Wednesday, June 29, 2011

Couple-Tree Frittate

A frittata is a great way to make something more substantial than a snack but less filling than a meal. It's hearty enough to be satisfying but doesn't leave you feeling stuffed and immobile. The first frittata was made with leftover risotto, bound with eggs and cooked entirely in the sauté pan. The risotto has the effect of adding additional moisture and softening the texture of the egg curd, so for a frittata of this type I wouldn't add any milk, water or stock to extend the eggs. When the frittata was nicely browned, I turned it out on the plate and garnished it with some diced heirloom tomato, rosettes of prosciutto, a chiffonade of mint and a siracha-garlic aoli with sesame oil and smoked paprika.

The mint plant has made the anger-shift from Bruce Banner to Incredible Hulk out back in the alley.
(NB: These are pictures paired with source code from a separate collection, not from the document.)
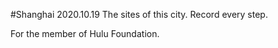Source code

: #Shanghai
2020.10.19
The sites of this city.
Record every step.

For the member of Hulu Foundation.



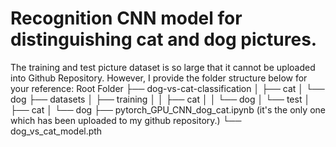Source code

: # Recognition CNN model for distinguishing cat and dog pictures.
The training and test picture dataset is so large that it cannot be uploaded into Github Repository. 
However, I provide the folder structure below for your reference:
Root Folder
├── dog-vs-cat-classification
│   ├── cat
│   └── dog
├── datasets
│   ├── training
│   │   ├── cat
│   │   └── dog
│   └── test
│       ├── cat
│       └── dog
├── pytorch_GPU_CNN_dog_cat.ipynb (it's the only one which has been uploaded to my github repository.)
└── dog_vs_cat_model.pth
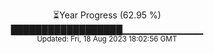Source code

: <p align="center">
⏳Year Progress (62.95 %) <br>
██████████████████▁▁▁▁▁▁▁▁▁▁▁▁ <br>
<sub>Updated: Fri, 18 Aug 2023 18:02:56 GMT</sub>
</p>

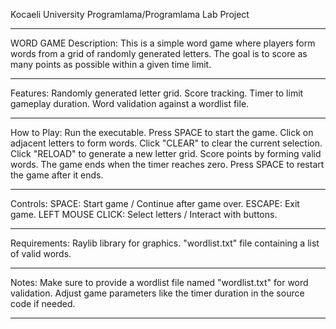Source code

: Kocaeli University Programlama/Programlama Lab Project
**************************************************************
WORD GAME
Description:
This is a simple word game where players form words from a grid of randomly generated letters. The goal is to score as many points as possible within a given time limit.
****************************************************************
Features:
Randomly generated letter grid.
Score tracking.
Timer to limit gameplay duration.
Word validation against a wordlist file.
*****************************************************************
How to Play:
Run the executable.
Press SPACE to start the game.
Click on adjacent letters to form words.
Click "CLEAR" to clear the current selection.
Click "RELOAD" to generate a new letter grid.
Score points by forming valid words.
The game ends when the timer reaches zero.
Press SPACE to restart the game after it ends.
*******************************************************************
Controls:
SPACE: Start game / Continue after game over.
ESCAPE: Exit game.
LEFT MOUSE CLICK: Select letters / Interact with buttons.
*********************************************************************
Requirements:
Raylib library for graphics.
"wordlist.txt" file containing a list of valid words.
***********************************************************************
Notes:
Make sure to provide a wordlist file named "wordlist.txt" for word validation.
Adjust game parameters like the timer duration in the source code if needed.
***********************************************************************
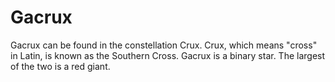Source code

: # Gacrux

Gacrux can be found in the constellation Crux. Crux, which means "cross" in
Latin, is known as the Southern Cross. Gacrux is a binary star. The largest of
the two is a red giant.
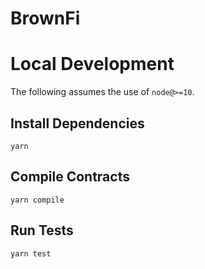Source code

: # BrownFi

# Local Development

The following assumes the use of `node@>=10`.

## Install Dependencies

`yarn`

## Compile Contracts

`yarn compile`

## Run Tests

`yarn test`
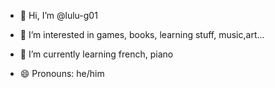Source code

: - 👋 Hi, I’m @lulu-g01
- 👀 I’m interested in games, books, learning stuff, music,art...
- 🌱 I’m currently learning french, piano


- 😄 Pronouns: he/him


<!---
lulu-g01/lulu-g01 is a ✨ special ✨ repository because its `README.md` (this file) appears on your GitHub profile.
You can click the Preview link to take a look at your changes.
--->
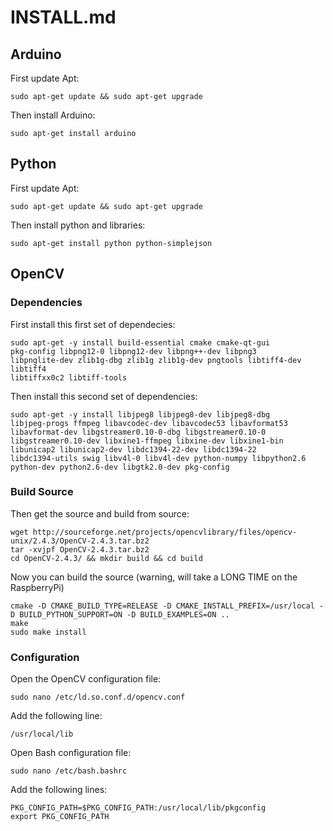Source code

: # INSTALL.md
## Arduino
First update Apt:

	sudo apt-get update && sudo apt-get upgrade

Then install Arduino:

	sudo apt-get install arduino
	
## Python
First update Apt:

	sudo apt-get update && sudo apt-get upgrade

Then install python and libraries:

	sudo apt-get install python python-simplejson

## OpenCV
### Dependencies
First install this first set of dependecies:

	sudo apt-get -y install build-essential cmake cmake-qt-gui
	pkg-config libpng12-0 libpng12-dev libpng++-dev libpng3
	libpnglite-dev zlib1g-dbg zlib1g zlib1g-dev pngtools libtiff4-dev libtiff4
	libtiffxx0c2 libtiff-tools
	
Then install this second set of dependencies:

	sudo apt-get -y install libjpeg8 libjpeg8-dev libjpeg8-dbg
	libjpeg-progs ffmpeg libavcodec-dev libavcodec53 libavformat53
	libavformat-dev libgstreamer0.10-0-dbg libgstreamer0.10-0
	libgstreamer0.10-dev libxine1-ffmpeg libxine-dev libxine1-bin
	libunicap2 libunicap2-dev libdc1394-22-dev libdc1394-22
	libdc1394-utils swig libv4l-0 libv4l-dev python-numpy libpython2.6
	python-dev python2.6-dev libgtk2.0-dev pkg-config

### Build Source
Then get the source and build from source:

	wget http://sourceforge.net/projects/opencvlibrary/files/opencv-unix/2.4.3/OpenCV-2.4.3.tar.bz2
	tar -xvjpf OpenCV-2.4.3.tar.bz2
	cd OpenCV-2.4.3/ && mkdir build && cd build
	
Now you can build the source (warning, will take a LONG TIME on the RaspberryPi)

	cmake -D CMAKE_BUILD_TYPE=RELEASE -D CMAKE_INSTALL_PREFIX=/usr/local -D BUILD_PYTHON_SUPPORT=ON -D BUILD_EXAMPLES=ON ..
	make
	sudo make install

### Configuration
Open the OpenCV configuration file:

	sudo nano /etc/ld.so.conf.d/opencv.conf
	
Add the following line:

	/usr/local/lib
	
Open Bash configuration file:

	sudo nano /etc/bash.bashrc
	
Add the following lines:

	PKG_CONFIG_PATH=$PKG_CONFIG_PATH:/usr/local/lib/pkgconfig
	export PKG_CONFIG_PATH
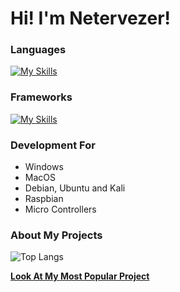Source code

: # Hi! I'm Netervezer!
### Languages
[![My Skills](https://skillicons.dev/icons?i=swift,html,css,c,cpp,bash,dart,python)](https://skillicons.dev)
### Frameworks
[![My Skills](https://skillicons.dev/icons?i=flutter,mysql,raspberrypi)](https://skillicons.dev)
### Development For
+ Windows
+ MacOS
+ Debian, Ubuntu and Kali
+ Raspbian
+ Micro Controllers
### About My Projects
![Top Langs](https://github-readme-stats.vercel.app/api/top-langs/?username=0netervezer0&layout=compact)

[**Look At My Most Popular Project**](https://github.com/0netervezer0/Omega-DPI-Bypass)
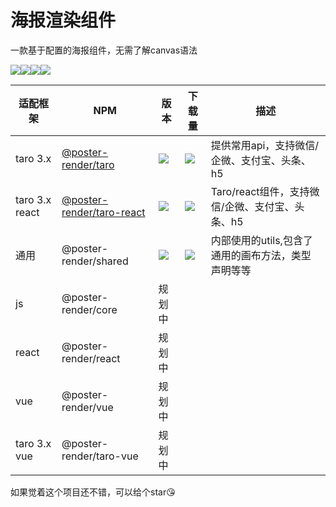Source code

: 

# 海报渲染组件

一款基于配置的海报组件，无需了解canvas语法

<a href="https://github.com/lf7817/poster-render"><img src="https://img.shields.io/github/stars/lf7817/poster-render?color=%23ffba15&logo=github&style=flat-square" /></a><a href="https://github.com/lf7817/poster-render"><img src="https://img.shields.io/github/license/lf7817/poster-render?color=%23ffba15&logo=github&style=flat-square" /></a><a href="https://github.com/lf7817"><img src="https://img.shields.io/badge/Author- lf7817 -7289da.svg?&logo=github&style=flat-square" /></a><a><img src="https://visitor-badge.glitch.me/badge?page_id=poster_render"/></a>

| 适配框架       | NPM                                                       | 版本                    | 下载量 | 描述 |
| -------------- | ------------------------------------------------------------ | ------------------------- | -------------- | -------------- |
| taro 3.x       | [@poster-render/taro](https://www.npmjs.com/package/@poster-render/taro) | <a href="https://www.npmjs.com/package/@poster-render/taro"><img src="https://img.shields.io/npm/v/@poster-render/taro?color=%23ffba15&logo=npm&style=flat-square" /></a> | <a href="https://www.npmjs.com/package/@poster-render/taro"><img src="https://img.shields.io/npm/dm/@poster-render/taro?color=%23ffba15&logo=npm&style=flat-square" /></a> | 提供常用api，支持微信/企微、支付宝、头条、h5 |
| taro 3.x react | [@poster-render/taro-react](https://www.npmjs.com/package/@poster-render/taro-react) | <a href="https://www.npmjs.com/package/@poster-render/taro-react"><img src="https://img.shields.io/npm/v/@poster-render/taro-react?color=%23ffba15&logo=npm&style=flat-square" /></a> | <a href="https://www.npmjs.com/package/@poster-render/taro-react"><img src="https://img.shields.io/npm/dm/@poster-render/taro-react?color=%23ffba15&logo=npm&style=flat-square" /></a> | Taro/react组件，支持微信/企微、支付宝、头条、h5 |
| 通用 | @poster-render/shared | <a href="https://www.npmjs.com/package/@poster-render/shared"><img src="https://img.shields.io/npm/v/@poster-render/shared?color=%23ffba15&logo=npm&style=flat-square" /></a> | <a href="https://www.npmjs.com/package/@poster-render/shared"><img src="https://img.shields.io/npm/dm/@poster-render/shared?color=%23ffba15&logo=npm&style=flat-square" /></a> | 内部使用的utils,包含了通用的画布方法，类型声明等等 |
| js | @poster-render/core | 规划中 |  |  |
| react | @poster-render/react | 规划中 |  |  |
| vue | @poster-render/vue | 规划中 |  |  |
| taro 3.x vue | @poster-render/taro-vue | 规划中 | | |

如果觉着这个项目还不错，可以给个star😘
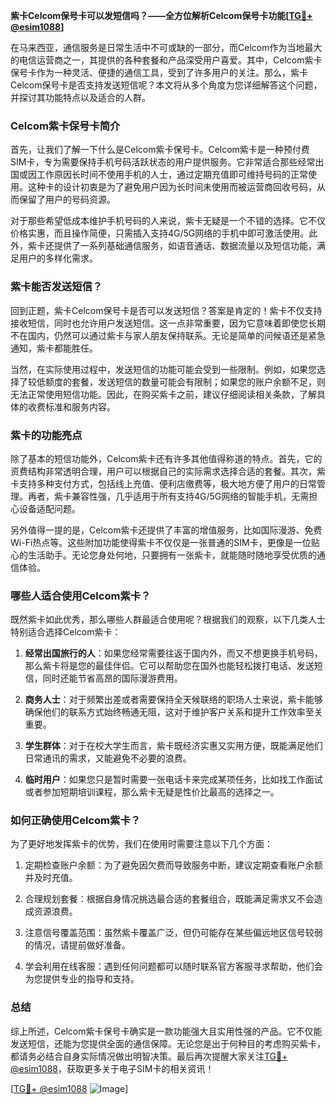 **紫卡Celcom保号卡可以发短信吗？——全方位解析Celcom保号卡功能[[TG💪+ @esim1088](https://t.me/s/esim1088)]**

在马来西亚，通信服务是日常生活中不可或缺的一部分，而Celcom作为当地最大的电信运营商之一，其提供的各种套餐和产品深受用户喜爱。其中，Celcom紫卡保号卡作为一种灵活、便捷的通信工具，受到了许多用户的关注。那么，紫卡Celcom保号卡是否支持发送短信呢？本文将从多个角度为您详细解答这个问题，并探讨其功能特点以及适合的人群。

### Celcom紫卡保号卡简介

首先，让我们了解一下什么是Celcom紫卡保号卡。Celcom紫卡是一种预付费SIM卡，专为需要保持手机号码活跃状态的用户提供服务。它非常适合那些经常出国或因工作原因长时间不使用手机的人士，通过定期充值即可维持号码的正常使用。这种卡的设计初衷是为了避免用户因为长时间未使用而被运营商回收号码，从而保留了用户的号码资源。

对于那些希望低成本维护手机号码的人来说，紫卡无疑是一个不错的选择。它不仅价格实惠，而且操作简便，只需插入支持4G/5G网络的手机中即可激活使用。此外，紫卡还提供了一系列基础通信服务，如语音通话、数据流量以及短信功能，满足用户的多样化需求。

### 紫卡能否发送短信？

回到正题，紫卡Celcom保号卡是否可以发送短信？答案是肯定的！紫卡不仅支持接收短信，同时也允许用户发送短信。这一点非常重要，因为它意味着即使您长期不在国内，仍然可以通过紫卡与家人朋友保持联系。无论是简单的问候语还是紧急通知，紫卡都能胜任。

当然，在实际使用过程中，发送短信的功能可能会受到一些限制。例如，如果您选择了较低额度的套餐，发送短信的数量可能会有限制；如果您的账户余额不足，则无法正常使用短信功能。因此，在购买紫卡之前，建议仔细阅读相关条款，了解具体的收费标准和服务内容。

### 紫卡的功能亮点

除了基本的短信功能外，Celcom紫卡还有许多其他值得称道的特点。首先，它的资费结构非常透明合理，用户可以根据自己的实际需求选择合适的套餐。其次，紫卡支持多种支付方式，包括线上充值、便利店缴费等，极大地方便了用户的日常管理。再者，紫卡兼容性强，几乎适用于所有支持4G/5G网络的智能手机，无需担心设备适配问题。

另外值得一提的是，Celcom紫卡还提供了丰富的增值服务，比如国际漫游、免费Wi-Fi热点等。这些附加功能使得紫卡不仅仅是一张普通的SIM卡，更像是一位贴心的生活助手。无论您身处何地，只要拥有一张紫卡，就能随时随地享受优质的通信体验。

### 哪些人适合使用Celcom紫卡？

既然紫卡如此优秀，那么哪些人群最适合使用呢？根据我们的观察，以下几类人士特别适合选择Celcom紫卡：

1. **经常出国旅行的人**：如果您经常需要往返于国内外，而又不想更换手机号码，那么紫卡将是您的最佳伴侣。它可以帮助您在国外也能轻松拨打电话、发送短信，同时还能节省高昂的国际漫游费用。
   
2. **商务人士**：对于频繁出差或者需要保持全天候联络的职场人士来说，紫卡能够确保他们的联系方式始终畅通无阻，这对于维护客户关系和提升工作效率至关重要。

3. **学生群体**：对于在校大学生而言，紫卡既经济实惠又实用方便，既能满足他们日常通讯的需求，又能避免不必要的浪费。

4. **临时用户**：如果您只是暂时需要一张电话卡来完成某项任务，比如找工作面试或者参加短期培训课程，那么紫卡无疑是性价比最高的选择之一。

### 如何正确使用Celcom紫卡？

为了更好地发挥紫卡的优势，我们在使用时需要注意以下几个方面：

1. 定期检查账户余额：为了避免因欠费而导致服务中断，建议定期查看账户余额并及时充值。

2. 合理规划套餐：根据自身情况挑选最合适的套餐组合，既能满足需求又不会造成资源浪费。

3. 注意信号覆盖范围：虽然紫卡覆盖广泛，但仍可能存在某些偏远地区信号较弱的情况，请提前做好准备。

4. 学会利用在线客服：遇到任何问题都可以随时联系官方客服寻求帮助，他们会为您提供专业的指导和支持。

### 总结

综上所述，Celcom紫卡保号卡确实是一款功能强大且实用性强的产品。它不仅能发送短信，还能为您提供全面的通信保障。无论您是出于何种目的考虑购买紫卡，都请务必结合自身实际情况做出明智决策。最后再次提醒大家关注[TG💪+ @esim1088](https://t.me/s/esim1088)，获取更多关于电子SIM卡的相关资讯！

[[TG💪+ @esim1088](https://t.me/s/esim1088) ![Image](https://i.postimg.cc/4NQfJmqS/Snipaste-2025-05-13-00-14-12.png)]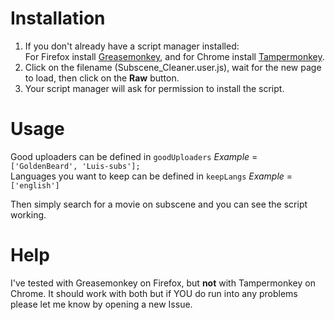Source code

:# Installation

1. If you don't already have a script manager installed:   
For Firefox install [Greasemonkey](https://addons.mozilla.org/firefox/addon/greasemonkey/), and for Chrome install [Tampermonkey](https://chrome.google.com/webstore/detail/tampermonkey/dhdgffkkebhmkfjojejmpbldmpobfkfo). 
2. Click on the filename (Subscene_Cleaner.user.js), wait for the new page to load, then click on the **Raw** button.
3. Your script manager will ask for permission to install the script.

# Usage

Good uploaders can be defined in `goodUploaders` *Example* = `['GoldenBeard', 'Luis-subs'];`  
Languages you want to keep can be defined in `keepLangs` *Example* = `['english']`

Then simply search for a movie on subscene and you can see the script working.


# Help

I've tested with Greasemonkey on Firefox, but **not** with Tampermonkey on Chrome. It should work with both but if YOU do run into any problems please let me know by opening a new Issue.

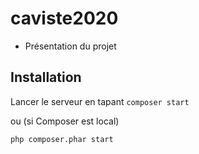 # caviste2020

- Présentation du projet

## Installation
Lancer le serveur en tapant
`composer start`

ou (si Composer est local)

`php composer.phar start`
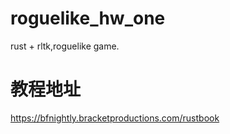 # roguelike_hw_one
rust + rltk,roguelike game.

# 教程地址
https://bfnightly.bracketproductions.com/rustbook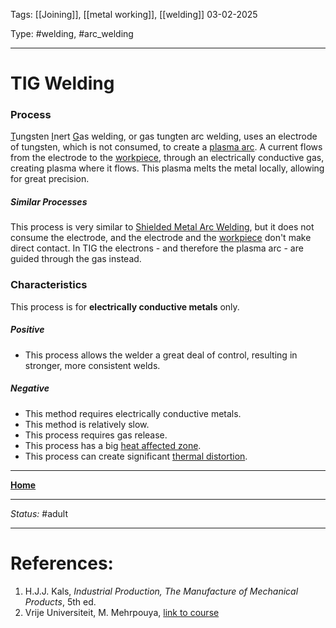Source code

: Tags: [[Joining]], [[metal working]], [[welding]]
03-02-2025

Type: #welding, #arc_welding

---
# TIG Welding
### Process
<u>T</u>ungsten <u>I</u>nert <u>G</u>as welding, or gas tungten arc welding, uses an electrode of tungsten, which is not consumed, to create a [plasma arc](Plasma%20Working.md). A current flows from the electrode to the [workpiece](!%20Manufacturing%20Technologies%20Overview.md#Terms%20and%20Disambiguation), through an electrically conductive gas, creating plasma where it flows. This plasma melts the metal locally, allowing for great precision.
##### Similar Processes
This process is very similar to [Shielded Metal Arc Welding](Shielded%20Metal%20Arc%20Welding.md), but it does not consume the electrode, and the electrode and the [workpiece](!%20Manufacturing%20Technologies%20Overview.md#Terms%20and%20Disambiguation) don't make direct contact. In TIG the electrons - and therefore the plasma arc - are guided through the gas instead.

### Characteristics
This process is for __electrically conductive metals__ only.
##### Positive
- This process allows the welder a great deal of control, resulting in stronger, more consistent welds.
##### Negative
- This method requires electrically conductive metals.
- This method is relatively slow.
- This process requires gas release.
- This process has a big [heat affected zone](Crystal%20Manipulation%20and%20Deformation.md#hot%20deformation).
- This process can create significant [thermal distortion](!%20Manufacturing%20Technologies%20Overview.md#Terms%20and%20Disambiguation).








---
__[Home](!%20Manufacturing%20Technologies%20Overview.md)__

---
_Status:_ #adult

---
# References:
[^tung]: [Wikipedia - Gas tungsten arc welding](https://en.wikipedia.org/wiki/Gas_tungsten_arc_welding)
1. H.J.J. Kals, _Industrial Production, The Manufacture of Mechanical Products_, 5th ed.
2. Vrije Universiteit, M. Mehrpouya, [link to course](https://canvas.utwente.nl/courses/15351)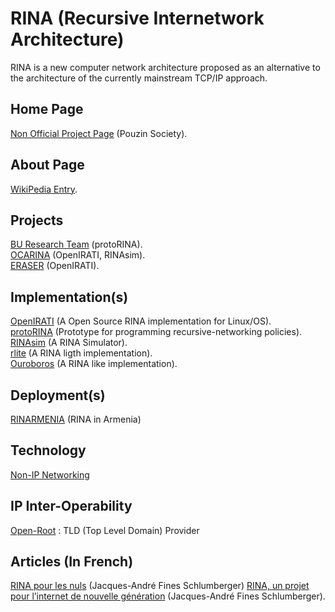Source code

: # RINA (Recursive Internetwork Architecture)

RINA is a new computer network architecture proposed as an alternative to the architecture of the currently mainstream TCP/IP approach.

## Home Page 
<a href="https://pouzinsociety.org/">Non Official Project Page</a> (Pouzin Society).  

## About Page
<a href="https://en.wikipedia.org/wiki/Recursive_Internetwork_Architecture">WikiPedia Entry</a>.

## Projects
<a href="http://csr.bu.edu/rina/index.html">BU Research Team</a> (protoRINA).  
<a href="https://www.mn.uio.no/ifi/english/research/projects/ocarina/">OCARINA</a> (OpenIRATI, RINAsim).  
<a href="http://people.ccaba.upc.edu/careglio/index.php/eraser-project/">ERASER</a> (OpenIRATI).  

## Implementation(s)
<a href="https://github.com/IRATI/stack">OpenIRATI</a> (A Open Source RINA implementation for Linux/OS).  
<a href="https://github.com/ProtoRINA/users/wiki">protoRINA</a> (Prototype for programming recursive-networking policies).  
<a href="https://github.com/kvetak/RINA">RINAsim</a> (A RINA Simulator).  
<a href="https://github.com/vmaffione/rlite">rlite</a> (A RINA ligth implementation).  
<a href="https://ouroboros.rocks/">Ouroboros</a> (A RINA like implementation).  

## Deployment(s)
<a href="https://rinarmenia.com/">RINARMENIA</a> (RINA in Armenia)

## Technology
<a href="https://www.etsi.org/technologies/non-ip-networking">Non-IP Networking</a>

## IP Inter-Operability
<a href="https://www.open-root.eu/">Open-Root</a> : TLD (Top Level Domain) Provider

## Articles (In French)
<a href="https://www.linkedin.com/pulse/rina-recursive-inter-network-architecture-pour-les-un-urban-galindo/?originalSubdomain=fr">RINA pour les nuls</a> (Jacques-André Fines Schlumberger)
<a href="https://la-rem.eu/2019/09/rina-un-projet-pour-linternet-de-nouvelle-generation/">RINA, un projet pour l’internet de nouvelle génération</a> (Jacques-André Fines Schlumberger).  
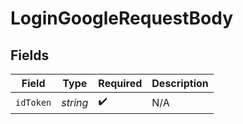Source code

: # LoginGoogleRequestBody


## Fields

| Field              | Type               | Required           | Description        |
| ------------------ | ------------------ | ------------------ | ------------------ |
| `idToken`          | *string*           | :heavy_check_mark: | N/A                |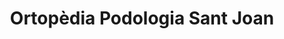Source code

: ---
title: "Ortopèdia Podologia Sant Joan"
url: /reus/ortopedia-podologia-sant-joan/
shop: Sanitätshaus
---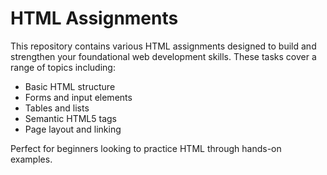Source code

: # HTML Assignments

This repository contains various HTML assignments designed to build and strengthen your foundational web development skills. These tasks cover a range of topics including:

- Basic HTML structure
- Forms and input elements
- Tables and lists
- Semantic HTML5 tags
- Page layout and linking

Perfect for beginners looking to practice HTML through hands-on examples.
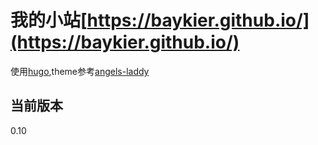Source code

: 我的小站[https://baykier.github.io/](https://baykier.github.io/)
====================================

使用[hugo](),theme参考[angels-laddy]()

当前版本
-------

0.10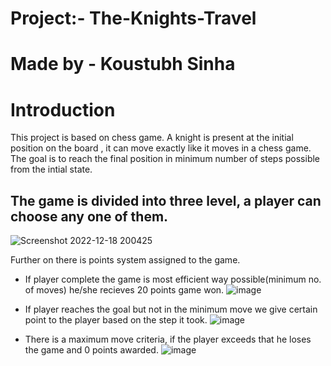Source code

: # Project:- The-Knights-Travel

# Made by - Koustubh Sinha
# Introduction

This project is based  on chess game. A knight is present at the initial position on the board , it can move exactly like it moves in a chess game.
The goal is to reach the final position in minimum number of steps possible from the intial state.

## The game is divided into three level, a player can choose any one of them.
![Screenshot 2022-12-18 200425](https://user-images.githubusercontent.com/54525819/208315618-250dbc0a-e641-4bcd-b0b4-e894b4a3167e.png)

Further on there is points system assigned to the game.
* If player complete the game is most efficient way possible(minimum no. of moves) he/she recieves 20 points game won.
![image](https://user-images.githubusercontent.com/54525819/208315925-b97438d4-2b89-4c7f-b523-662ccd0d6dc9.png)

* If player reaches the goal but not in the minimum move we give certain point to the player based on the step it took.
![image](https://user-images.githubusercontent.com/54525819/208315861-822dbd13-3159-4ae8-a90a-dae5fb6535c9.png)

* There is a maximum move criteria, if the player exceeds that he loses the game and 0 points awarded.
![image](https://user-images.githubusercontent.com/54525819/208315892-9b9ea660-0667-4fd6-b9b6-bfb1e11344d2.png)

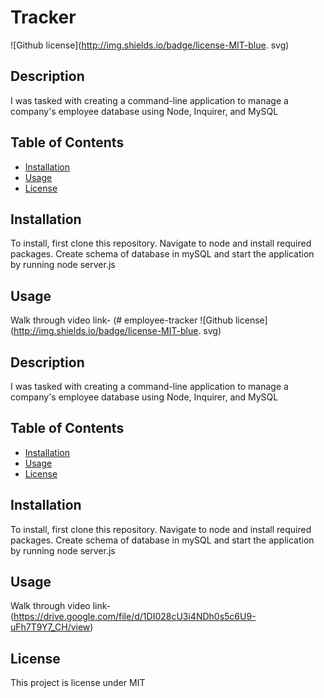 # Tracker

![Github license](http://img.shields.io/badge/license-MIT-blue.
svg)

## Description 

I was tasked with creating a command-line application to 
manage a company's employee database using Node, Inquirer, and 
MySQL
 
## Table of Contents
* [Installation](#installation)
* [Usage](#usage)
* [License](#license)


## Installation 
To install, first clone this repository. Navigate to node and 
install required packages. Create schema of database in mySQL 
and start the application by running node server.js

## Usage 
Walk through video link- (# employee-tracker
![Github license](http://img.shields.io/badge/license-MIT-blue.
svg)

## Description 
I was tasked with creating a command-line application to 
manage a company's employee database using Node, Inquirer, and 
MySQL
 
## Table of Contents
* [Installation](#installation)
* [Usage](#usage)
* [License](#license)


## Installation 
To install, first clone this repository. Navigate to node and 
install required packages. Create schema of database in mySQL 
and start the application by running node server.js

## Usage 
Walk through video link- (https://drive.google.com/file/d/1DI028cU3i4NDh0s5c6U9-uFh7T9Y7_CH/view)


## License 
This project is license under MIT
Probably got peed on by something.* Forgive me honey we'll be garnishing with mint until he calms down.

The second frittata was formed in the skillet and finished under the broiler. I'll explain why in a minute. I've been on a kind of fennel kick lately, and I happened to find another apple-bottomed beauty at Andy's, so I offered her a cigarette and talked her into going home with me. Didn't get her name. Still got it fellas, just like Hef, hyachachacha. I sliced the fennel super thin, preserving the core for nice big fan-shaped pieces.

I started the whole affair with some 1/2-inch cubes of Paulina Market's house-smoked bacon and a little olive oil. Super delicious bacon. When the bacon was colored all over but not yet hard and gnarly, I added the fennel slices and sautéed them until they were just starting to color. I waited until the fennel was almost done to add some diced roasted red pepper and chopped garlic. I didn't want to risk overcooking them because the fennel can take her goddamn time getting ready jesus what are you doing in there come on we're already late. No you look fantastic. No the other one was not better. Okay if you think so but hurry. Yes you look fantastic. Jesus now with the hair. Are you kidding me.

While all that was going on I prepared the eggs. I used four eggs, mixed with a splash of sesame oil, some grated nutmeg, black pepper and a couple tablespoons of vegetable stock to lighten the curd. I chopped a couple of scallions and a handful of the fennel fronds real fine and mixed them with the eggs. I poured the eggs over the fennel and bacon, lowered the fire to moderate and covered the skillet to set the eggs. After a couple of minutes the bottom of the frittata was set but the top still had lagoons of runny egg. If I left the pan on the fire to set the frittata completely the bottom would most likely toughen and be unpleasant to eat, so I moved the skillet into the broiler to finish. I didn't want to brown the top or make a hard crust of it, just set the eggs without too much color and without toughening the bottom.

When the top of the frittata was set, I garnished it with the remaining chopped fennel frond, some celery leaves, a dusting of smoked paprika, olive oil and sea salt.

Comparing the two frittate (note pretentious italian plural), the risotto frittata had a fuller mouth sensation, almost like a rice pudding due to the bulking effect of the risotto, and the binding effect of the egg was helped along by the caramelization of the surface, which forms a kind of membrane and keeps the interior moist. The fennel frittata had a more substantial texture due to the big pieces of vegetables, but the mediating egg was soft and giving. They are fundamentally different dishes, despite sharing eggs as a principle ingredient and being made in the same skillet.

*Not what she said. I'm not going to do that for you every time.**

** That's what she said.


  1. I love a man who can get sexy with fennel. I prefer the broiler method myself when it comes to making a frittata, especially with a slice of good provolone melted on top.

  2. How do you prefer to cook bacon? It usually takes me 20 minutes on low heat, with constant flipping. It usually comes out non-crunchy, but delicious.

  3. I generally get a piece of bacon and cut it myself, since I'm usually using it in cooking rather than as breakfast. I treat it like I do most pork, starting in a cold skillet so the meat comes up to temperature gradually. I usually only turn it once unless it's little lardons, which I toss regularly. Doesn't take anywhere close to 20 minutes, maybe 7 or 8.